Saturday 12 November saw hundreds of women converge in central London for the UK Feminista’s national conference –FEM11. The conference came at a pertinent time for women in the UK. The government has admitted it has a problem with winning women voters, after women’s organisations and activists noted that its cuts had disproportionately affected women and families. Concerns over healthcare, education, child benefits and legal aid have also all bubbled to the surface in recent months, and women’s activist groups and organisations have been at the forefront of pushing for measures that do not leave 51% of the UK’s population out in the cold.

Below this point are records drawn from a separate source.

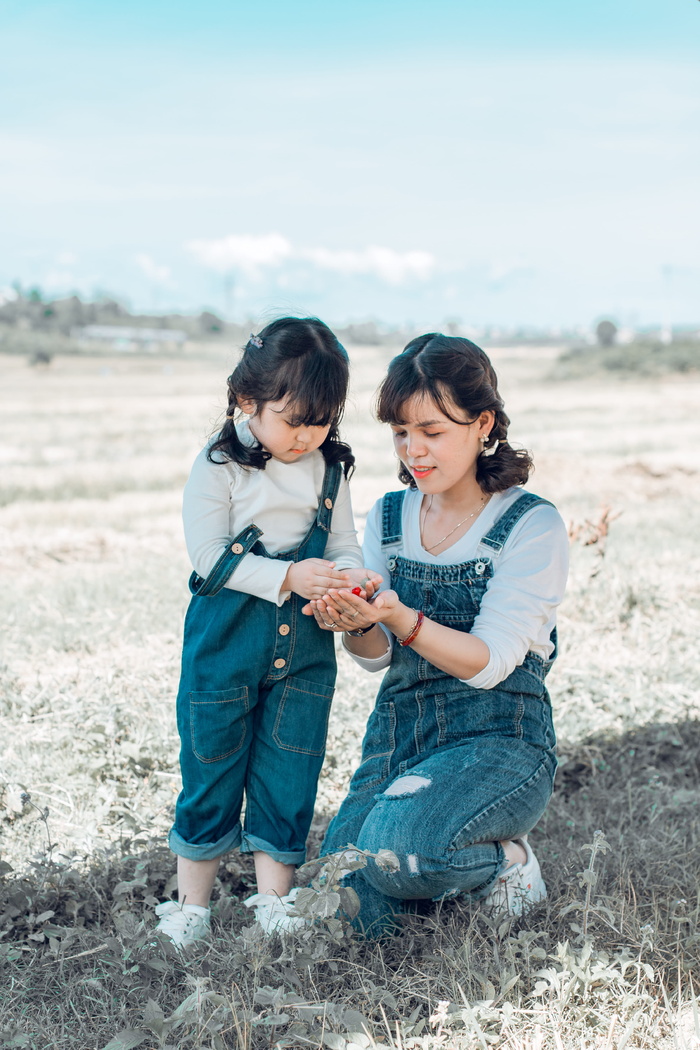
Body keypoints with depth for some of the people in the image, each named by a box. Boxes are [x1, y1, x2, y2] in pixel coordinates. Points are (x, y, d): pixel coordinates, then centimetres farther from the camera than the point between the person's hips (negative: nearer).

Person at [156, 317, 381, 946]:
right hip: (226, 640, -3)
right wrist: (288, 577, -23)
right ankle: (192, 902, 22)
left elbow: (344, 545, 8)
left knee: (289, 771, 8)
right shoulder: (220, 467, -10)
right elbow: (210, 554, -14)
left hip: (305, 645, 4)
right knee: (211, 765, 6)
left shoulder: (330, 469, 4)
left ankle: (274, 900, 23)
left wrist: (349, 575, -15)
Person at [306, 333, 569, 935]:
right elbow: (376, 656, 1)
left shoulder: (533, 526, -10)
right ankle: (446, 863, 19)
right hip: (399, 733, 5)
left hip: (499, 739, -5)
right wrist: (355, 623, -23)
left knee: (395, 844, -32)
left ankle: (504, 860, 0)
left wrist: (400, 617, -33)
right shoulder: (389, 517, 6)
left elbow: (489, 663, -17)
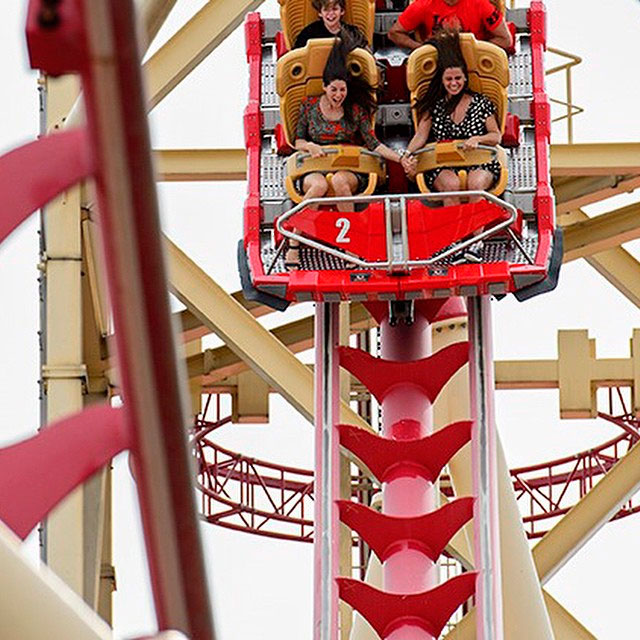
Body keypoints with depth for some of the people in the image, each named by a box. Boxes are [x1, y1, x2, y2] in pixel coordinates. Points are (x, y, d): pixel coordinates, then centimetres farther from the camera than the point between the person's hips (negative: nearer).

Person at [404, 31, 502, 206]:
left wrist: (477, 139, -13)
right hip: (442, 165, 0)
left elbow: (496, 136, 9)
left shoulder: (481, 103, 10)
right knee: (451, 184, -33)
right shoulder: (433, 105, 12)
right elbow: (421, 136, 6)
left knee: (476, 183, -34)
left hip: (480, 164, 0)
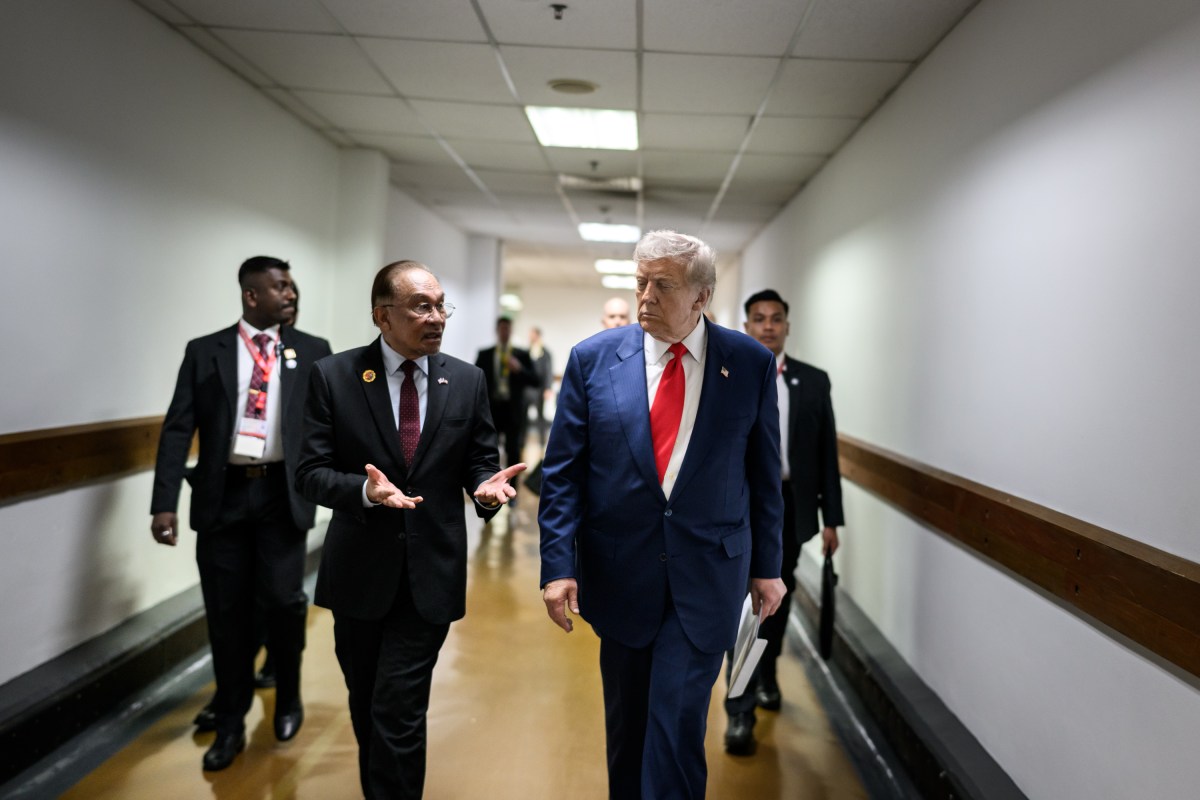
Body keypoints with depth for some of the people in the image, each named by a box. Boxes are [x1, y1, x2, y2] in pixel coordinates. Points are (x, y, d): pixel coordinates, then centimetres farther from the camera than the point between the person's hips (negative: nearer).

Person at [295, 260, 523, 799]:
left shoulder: (466, 381, -1)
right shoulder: (333, 376, -6)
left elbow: (480, 463, 4)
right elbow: (311, 473, -8)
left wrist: (485, 486, -20)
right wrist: (365, 490, -27)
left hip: (431, 572, 0)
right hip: (360, 570, 1)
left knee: (399, 713, -5)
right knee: (366, 707, 19)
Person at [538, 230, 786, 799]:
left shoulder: (751, 364, -3)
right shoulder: (593, 358, -3)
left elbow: (763, 475, 3)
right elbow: (562, 473, -2)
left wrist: (766, 566, 5)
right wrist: (559, 565, -8)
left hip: (707, 575, -1)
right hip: (619, 572, 2)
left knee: (678, 721, -4)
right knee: (626, 720, 17)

All of which makes for a positively febrile atmosphere for a conference addressing issues on women and feminism. The Quakers Meeting House in Euston was packed with a diverse crowd of attendees, women (and men) from all different backgrounds brought together by an overriding concern that women’s issues were not being heard and that feminism is the tool to address it. A veritable who’s who of notable feminists were attending the event, from Sandi Toksvig to Samira Ahmed and Shami Chakrabarti, while the day was capped off with a London mayoral election debate between all the party candidates, with the exception of Boris Johnson, whose absence did not prevent a lively debate on issues ranging from rape crisis centres to women’s safety travelling in London.

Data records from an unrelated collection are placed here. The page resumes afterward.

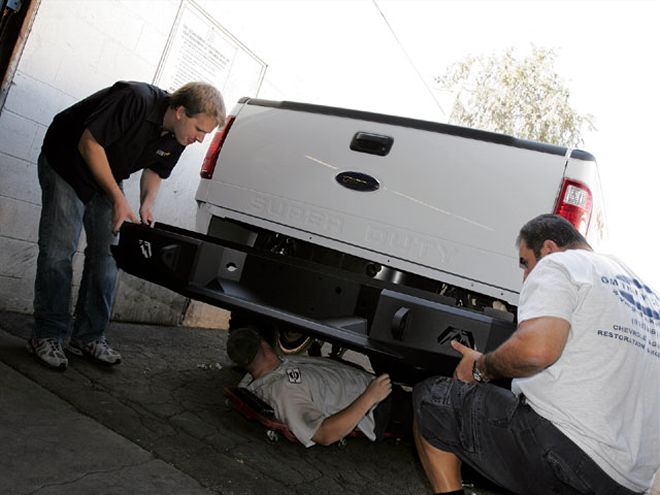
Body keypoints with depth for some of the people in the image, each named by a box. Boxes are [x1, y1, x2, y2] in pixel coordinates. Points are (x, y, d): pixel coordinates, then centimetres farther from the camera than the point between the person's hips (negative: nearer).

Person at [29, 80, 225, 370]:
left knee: (106, 257, 1)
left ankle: (89, 337, 9)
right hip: (65, 164, -6)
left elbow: (155, 170, 6)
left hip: (107, 178, 7)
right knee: (59, 251, -11)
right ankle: (47, 335, 0)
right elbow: (89, 144, -28)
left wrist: (147, 204, -13)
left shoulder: (177, 137, -11)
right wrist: (119, 199, -29)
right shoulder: (134, 100, -33)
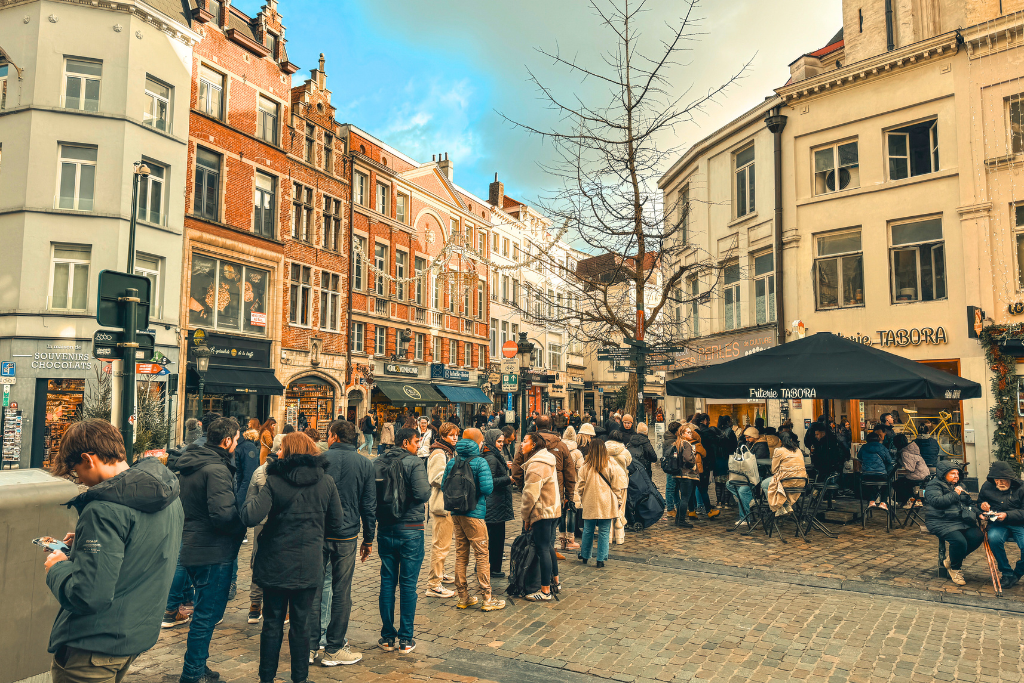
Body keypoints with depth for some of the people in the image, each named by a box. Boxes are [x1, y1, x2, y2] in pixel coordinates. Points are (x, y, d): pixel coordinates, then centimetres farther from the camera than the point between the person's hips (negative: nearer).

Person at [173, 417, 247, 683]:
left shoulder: (188, 465, 10)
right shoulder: (216, 469, -21)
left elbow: (181, 506, 20)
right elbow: (223, 515, -28)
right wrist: (243, 525, -12)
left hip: (190, 548, 10)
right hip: (213, 553, -10)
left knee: (204, 612, 21)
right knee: (208, 614, 2)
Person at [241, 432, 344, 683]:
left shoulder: (275, 481, -10)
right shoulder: (326, 482, -2)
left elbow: (251, 517, -21)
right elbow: (336, 524, 4)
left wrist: (250, 500, -1)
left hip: (276, 563, -1)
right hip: (308, 565, 1)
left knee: (272, 622, 13)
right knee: (301, 623, 12)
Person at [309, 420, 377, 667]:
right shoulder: (365, 464, 0)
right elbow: (369, 505, 2)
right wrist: (369, 539, 10)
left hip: (318, 534, 1)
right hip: (346, 536, 0)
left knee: (315, 589, 9)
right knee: (340, 592, 6)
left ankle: (312, 646, 15)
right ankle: (333, 649, 13)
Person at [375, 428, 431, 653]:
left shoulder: (377, 463, 2)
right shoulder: (414, 463, -13)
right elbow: (423, 494, -21)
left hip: (385, 530, 4)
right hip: (410, 530, -4)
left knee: (387, 582, 12)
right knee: (408, 584, 5)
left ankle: (387, 637, 18)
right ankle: (405, 639, 11)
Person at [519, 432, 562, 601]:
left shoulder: (536, 465, -19)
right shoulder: (548, 461, 13)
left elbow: (530, 494, -20)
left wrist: (526, 517, -8)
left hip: (541, 513, -10)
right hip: (553, 510, 10)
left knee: (543, 549, -4)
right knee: (548, 546, 20)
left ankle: (545, 591, 1)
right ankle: (555, 582, 32)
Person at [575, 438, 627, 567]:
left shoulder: (585, 466, -5)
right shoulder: (611, 465, -5)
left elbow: (580, 486, 1)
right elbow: (617, 485, 0)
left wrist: (579, 503, 11)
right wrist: (618, 501, 10)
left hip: (589, 504, 1)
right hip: (606, 505, -1)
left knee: (588, 531, 14)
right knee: (604, 533, 6)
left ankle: (585, 556, 27)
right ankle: (600, 560, 7)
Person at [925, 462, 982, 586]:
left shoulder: (959, 486, 23)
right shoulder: (933, 486, -2)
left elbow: (968, 504, 29)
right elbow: (937, 501, -19)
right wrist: (955, 494, -12)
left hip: (961, 521, 8)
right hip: (941, 523, -8)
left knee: (978, 536, -17)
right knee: (959, 541, -30)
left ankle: (950, 560, 3)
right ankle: (955, 569, -2)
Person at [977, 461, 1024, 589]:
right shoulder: (987, 487, 10)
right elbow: (979, 504, 24)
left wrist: (1007, 515, -21)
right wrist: (982, 506, 0)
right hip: (997, 525, 2)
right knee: (994, 539, -34)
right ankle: (1007, 573, -13)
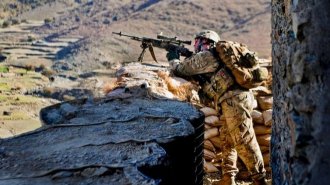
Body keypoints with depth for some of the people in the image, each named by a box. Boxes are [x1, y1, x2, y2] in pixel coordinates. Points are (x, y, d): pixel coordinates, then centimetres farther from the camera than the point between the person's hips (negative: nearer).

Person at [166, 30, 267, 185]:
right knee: (227, 140, 15)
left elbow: (180, 70, 7)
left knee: (244, 141, -9)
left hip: (234, 100, -10)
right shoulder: (215, 55, 27)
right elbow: (195, 73, 35)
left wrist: (173, 59, 27)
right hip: (237, 99, 10)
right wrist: (183, 57, 28)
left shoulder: (204, 56, 0)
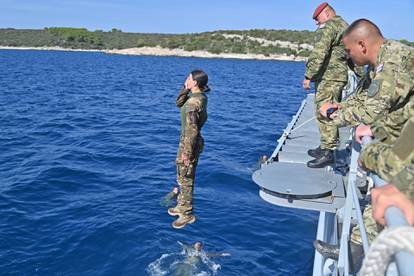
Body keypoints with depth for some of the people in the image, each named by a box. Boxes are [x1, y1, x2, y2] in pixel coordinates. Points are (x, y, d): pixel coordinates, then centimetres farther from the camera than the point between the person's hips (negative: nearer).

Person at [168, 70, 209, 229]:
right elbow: (179, 104, 15)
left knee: (186, 180, 4)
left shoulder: (192, 103, -26)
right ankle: (182, 206, 42)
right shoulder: (199, 96, 3)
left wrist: (187, 153, -21)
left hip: (189, 143, -10)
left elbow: (192, 130, -26)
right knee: (182, 177, 24)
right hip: (187, 140, 10)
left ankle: (187, 214, 19)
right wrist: (185, 89, -1)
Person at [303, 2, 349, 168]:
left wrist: (308, 76, -18)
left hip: (328, 78, -10)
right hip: (340, 76, 10)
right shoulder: (345, 27, 22)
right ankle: (326, 147, 23)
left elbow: (319, 53, -20)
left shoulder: (329, 26, -9)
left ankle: (327, 154, -9)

WRC was there on the day to host a workshop on examining the landscape for women’s organisations in the UK and what attendees could do to support women’s organisations in their area. We provided an overview of the political, economic and social landscape for women and the organisations they support, and then discussed how the change in government, the economic crisis and shifting attitudes had impacted on the work undertaken by women’s organisations. Many women were keen to know more about the localism bill, about funding problems for women’s organisations and, encouragingly, what they could do to help.
The workshop discussed what could be done, from volunteering, to using social media, to mapping where organisations were (or weren’t) in different regions, to petitioning local government to provide more support. A lively 10 minute exercise on how to develop a campaign for women’s organisations produced some great ideas on how to help – from contacting local business networks to using universities to link in with women’s organisations. The atmosphere was enthusiastic and focused – and it was encouraging to see so many young women from schools and universities so keen to support their local women’s organisations.

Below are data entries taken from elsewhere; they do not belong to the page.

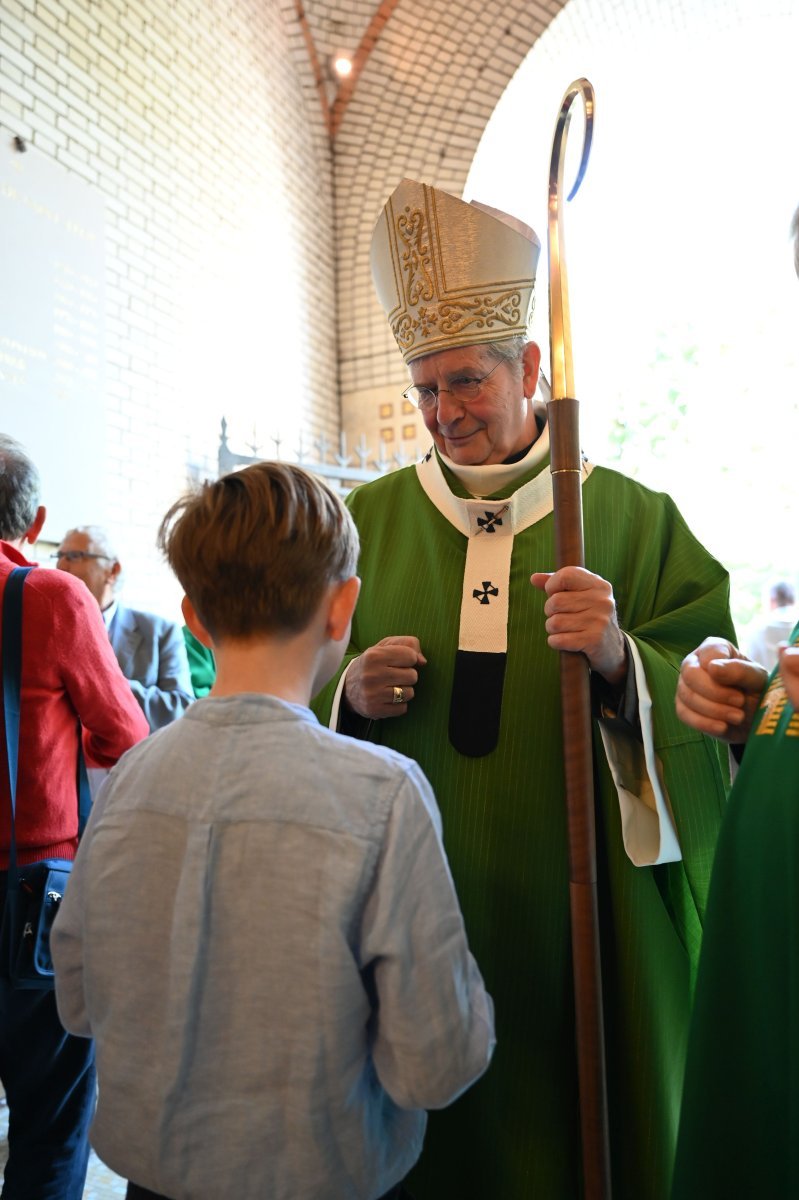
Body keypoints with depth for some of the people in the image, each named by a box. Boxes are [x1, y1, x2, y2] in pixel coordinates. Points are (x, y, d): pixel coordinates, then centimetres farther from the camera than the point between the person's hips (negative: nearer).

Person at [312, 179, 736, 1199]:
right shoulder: (369, 520, 2)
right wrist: (349, 695, -16)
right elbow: (299, 693, 5)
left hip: (586, 914, -1)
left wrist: (619, 660, -25)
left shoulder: (634, 521, -3)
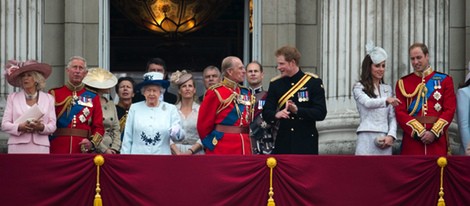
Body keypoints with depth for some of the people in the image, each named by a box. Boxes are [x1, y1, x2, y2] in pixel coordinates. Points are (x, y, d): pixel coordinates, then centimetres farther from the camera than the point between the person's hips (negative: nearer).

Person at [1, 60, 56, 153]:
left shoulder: (48, 98, 14)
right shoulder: (13, 97, 13)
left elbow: (52, 126, 8)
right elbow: (5, 124, 7)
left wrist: (41, 127, -14)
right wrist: (19, 127, -13)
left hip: (40, 147, 0)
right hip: (18, 148, 0)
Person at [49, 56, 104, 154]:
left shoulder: (93, 98, 12)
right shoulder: (54, 94, 8)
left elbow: (98, 127, 8)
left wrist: (92, 143, -8)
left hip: (83, 150, 1)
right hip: (57, 150, -1)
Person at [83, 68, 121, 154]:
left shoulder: (111, 104, 15)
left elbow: (116, 129, 14)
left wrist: (114, 149, 0)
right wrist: (104, 150, -11)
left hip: (110, 151, 5)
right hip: (93, 152, -5)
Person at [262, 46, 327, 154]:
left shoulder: (314, 82, -2)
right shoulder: (275, 84, 7)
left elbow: (321, 113, -8)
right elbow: (266, 112, 3)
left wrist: (298, 110, -22)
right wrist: (276, 115, -21)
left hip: (306, 142, -3)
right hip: (283, 141, 3)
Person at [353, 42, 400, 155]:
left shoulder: (387, 89, 17)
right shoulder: (359, 87, 3)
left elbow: (392, 117, 14)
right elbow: (367, 103, -17)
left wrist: (391, 135, -3)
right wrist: (386, 100, -35)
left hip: (385, 140, 4)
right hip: (367, 137, -4)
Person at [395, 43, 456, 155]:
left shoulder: (444, 80, 7)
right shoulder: (403, 83, 8)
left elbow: (449, 110, 0)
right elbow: (400, 112, 0)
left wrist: (434, 133, -12)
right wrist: (419, 132, -12)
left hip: (437, 140, 0)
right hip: (412, 139, 0)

Afterwards, a stroll around the different stalls and gathered groups revealed dozens of enthusiastic conversations about feminism, women, government, politics, social justice and, most crucially of all, the best methods of change. It is almost a cliché nowadays to write of these ‘days of austerity’, but the fact remains that our current situation is a challenging one. All the more important, therefore, that events such as FEM11 take place, and remain so popular. Feminism is the lever by which we can change the situation for women – and women’s organisations – in this country for the better. It was great to be part of a day where this is recognised and applauded.